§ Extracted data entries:
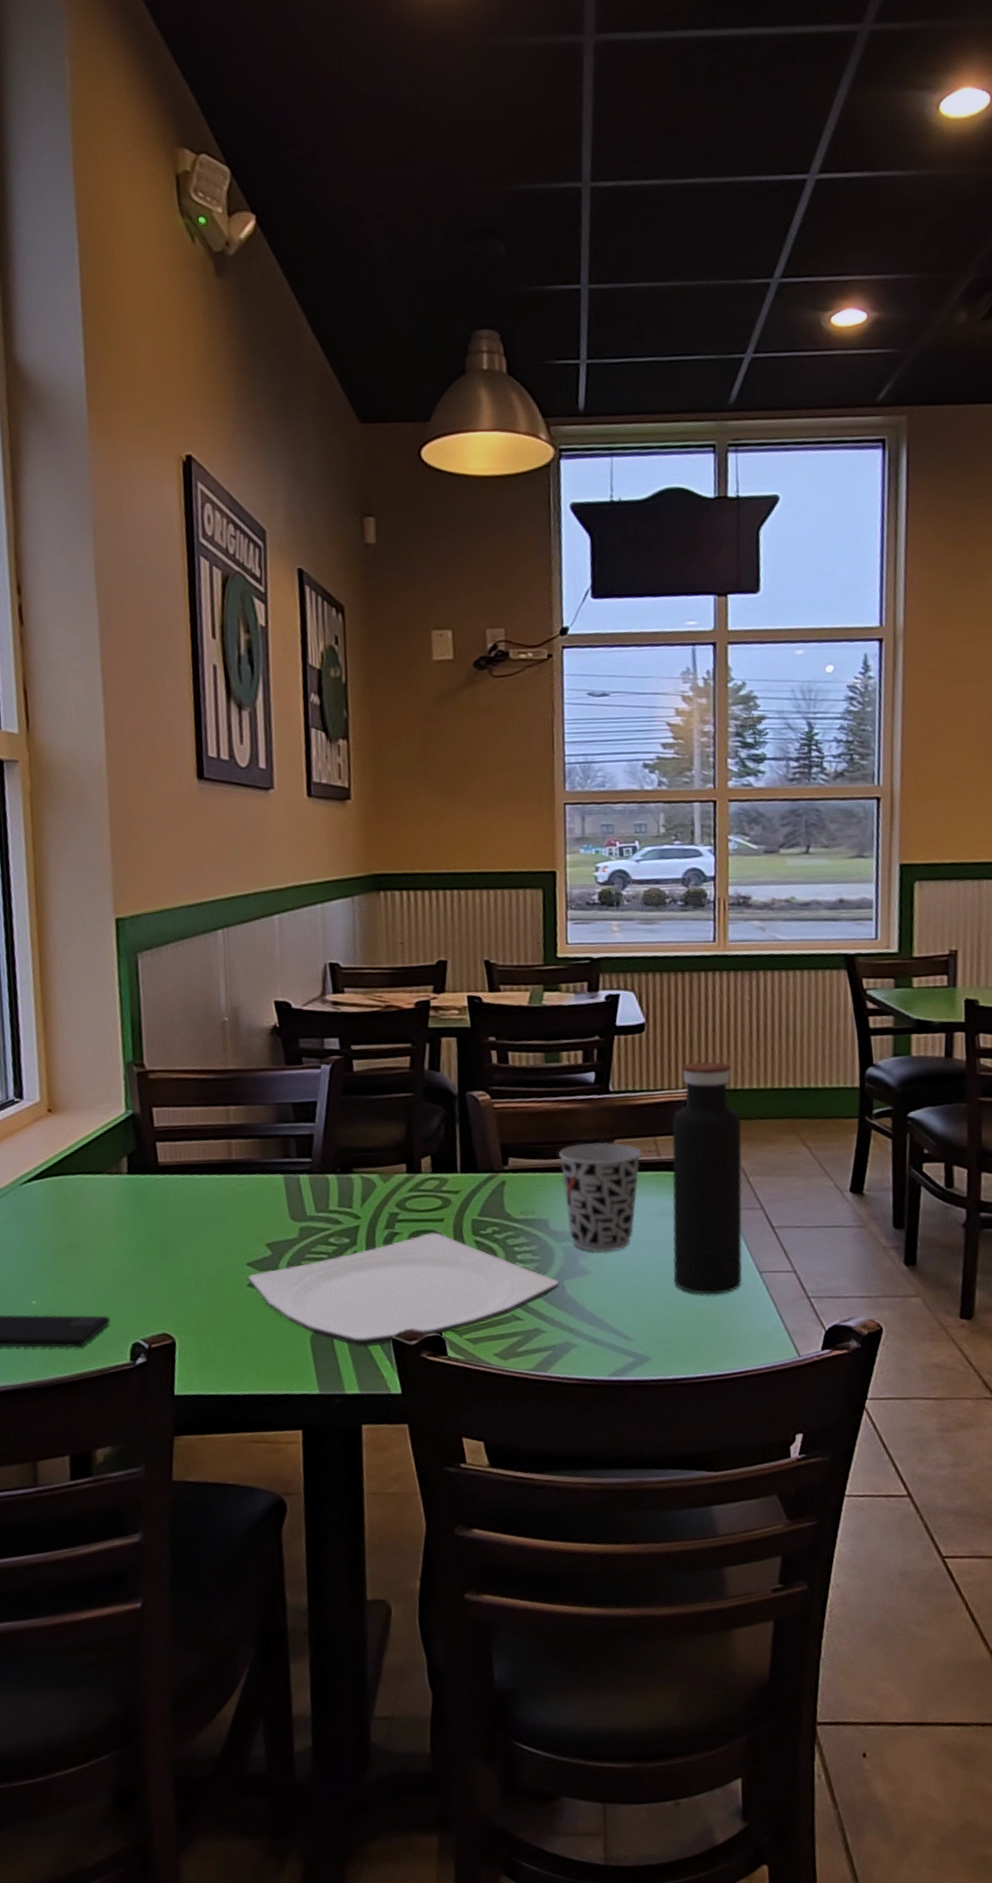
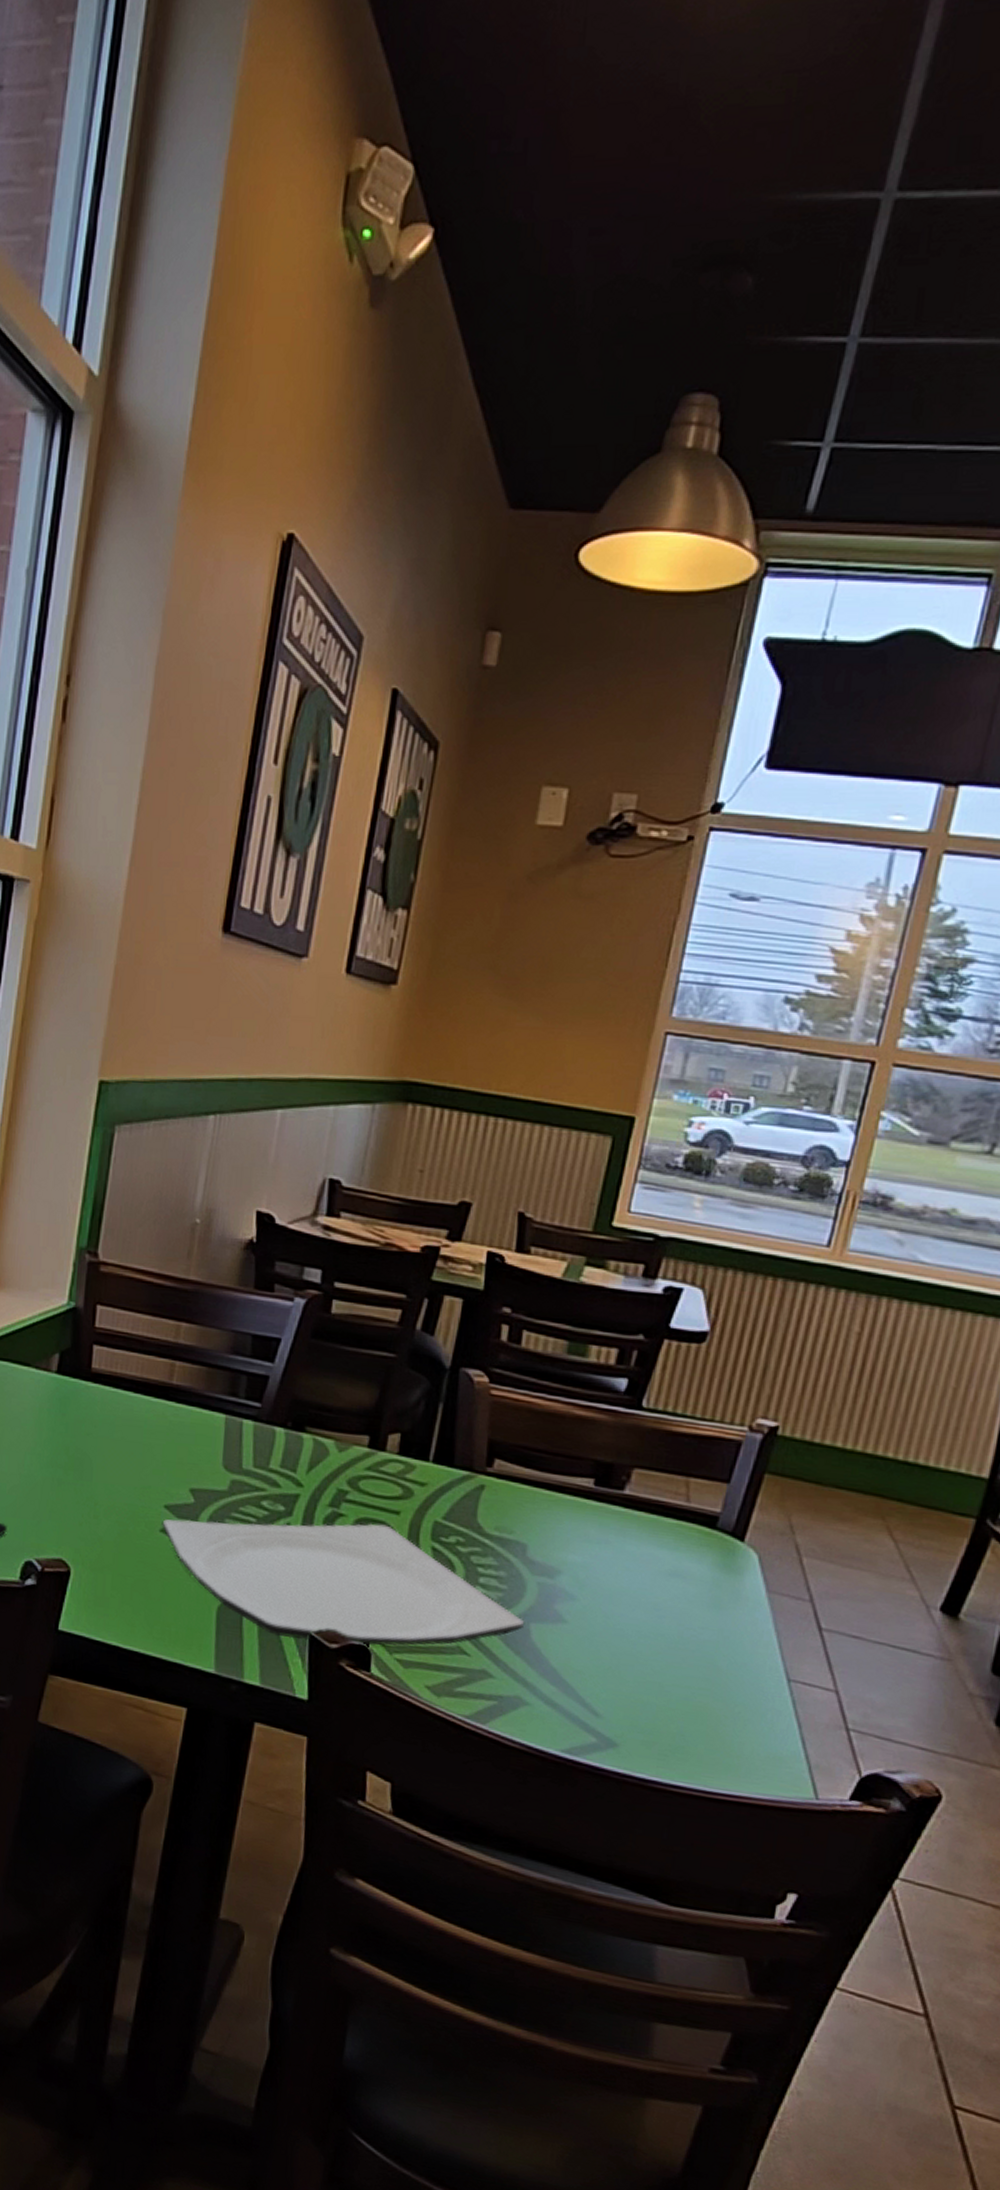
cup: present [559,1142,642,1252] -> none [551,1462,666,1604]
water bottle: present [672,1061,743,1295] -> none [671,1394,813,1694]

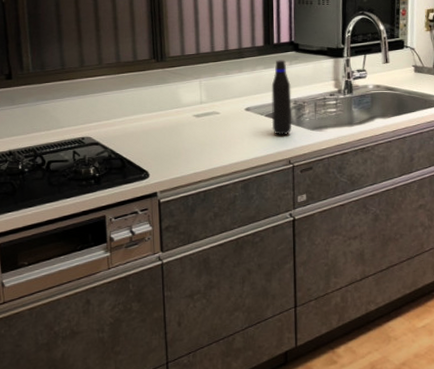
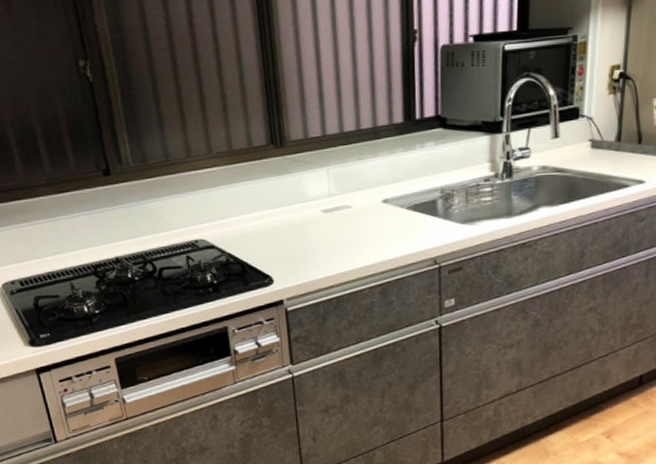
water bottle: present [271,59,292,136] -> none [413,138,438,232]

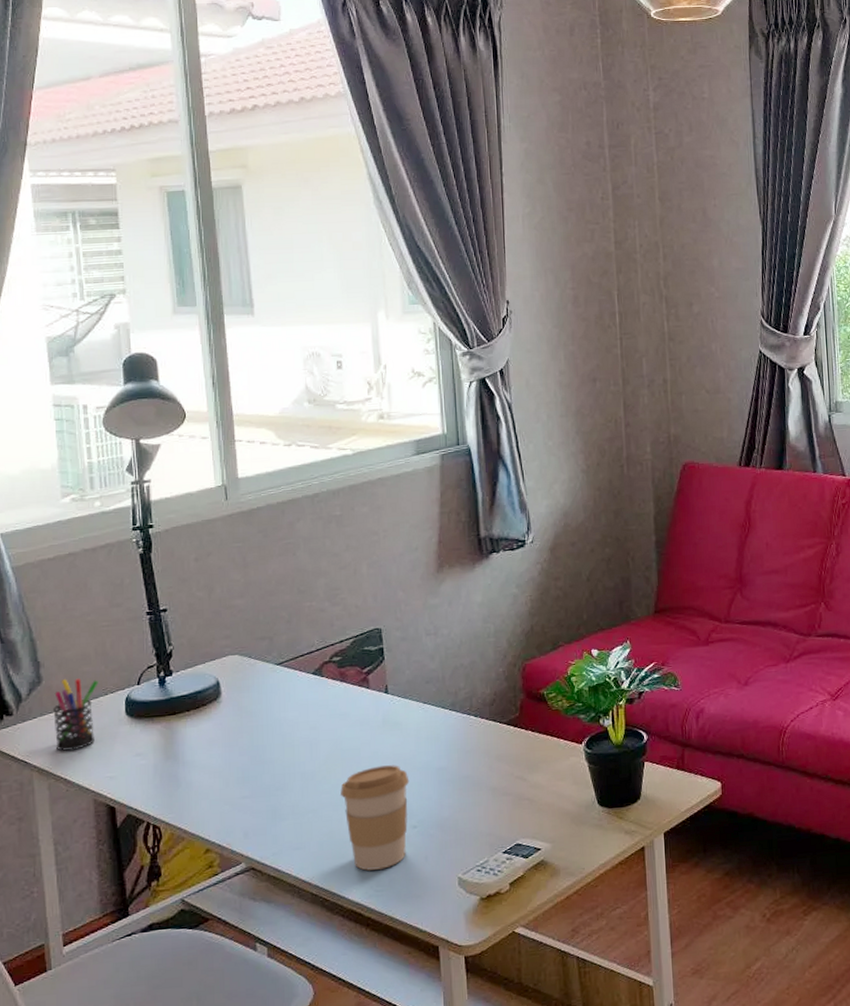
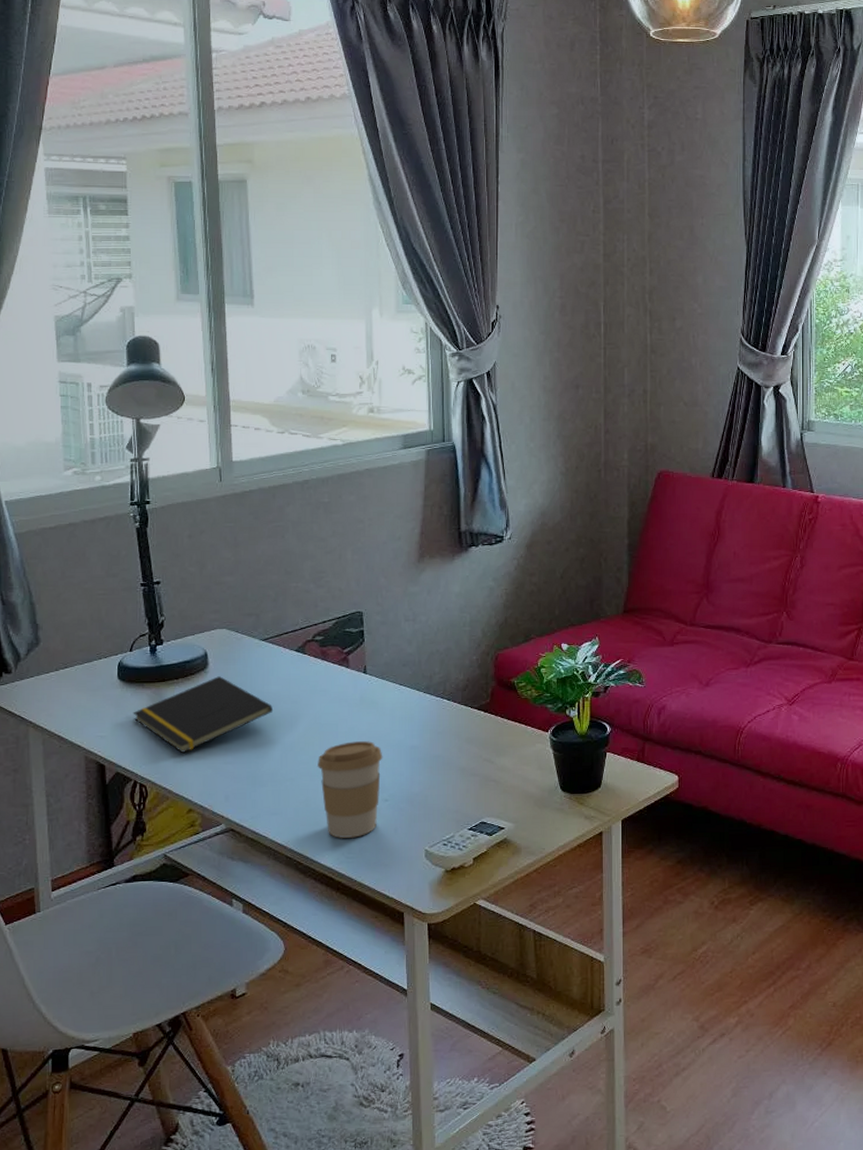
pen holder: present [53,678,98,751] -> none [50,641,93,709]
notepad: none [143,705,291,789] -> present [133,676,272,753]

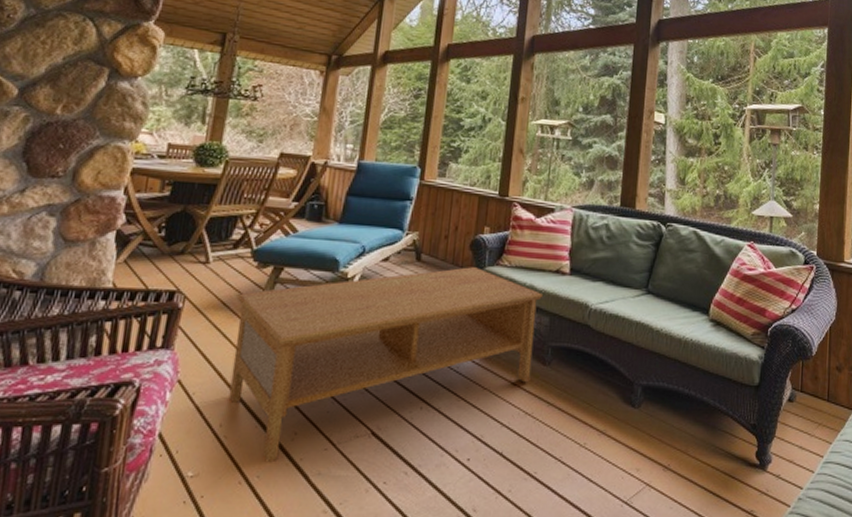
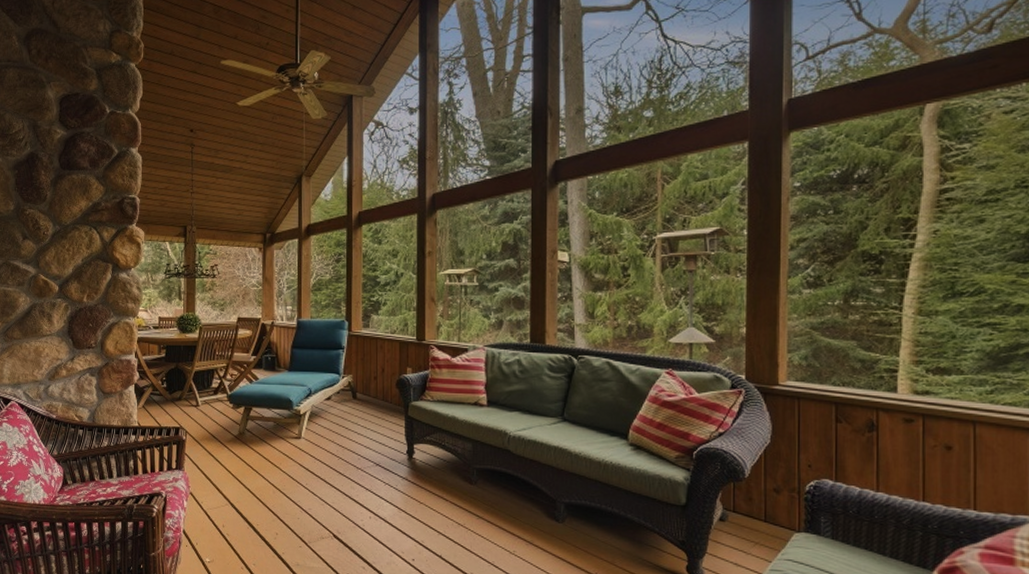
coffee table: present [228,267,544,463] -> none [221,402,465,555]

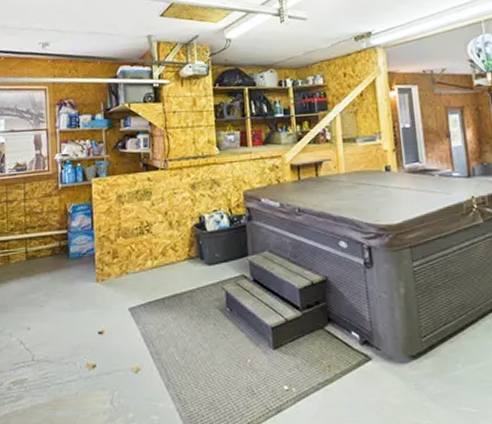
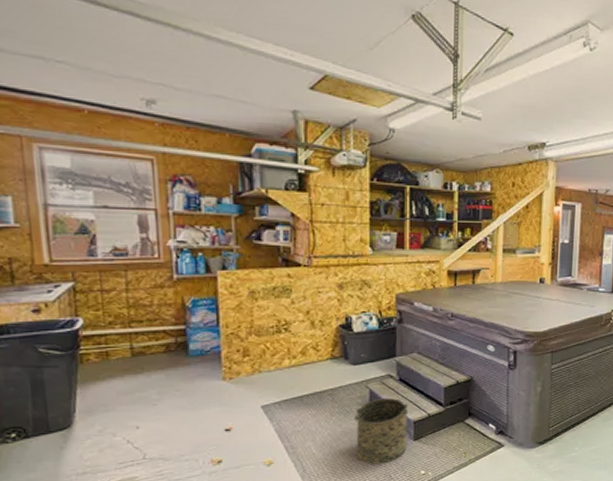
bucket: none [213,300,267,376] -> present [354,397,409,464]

§ Your instructions: Search the data for the string "water" and say how many lines include it, giving only the number.

§ Written reply: 2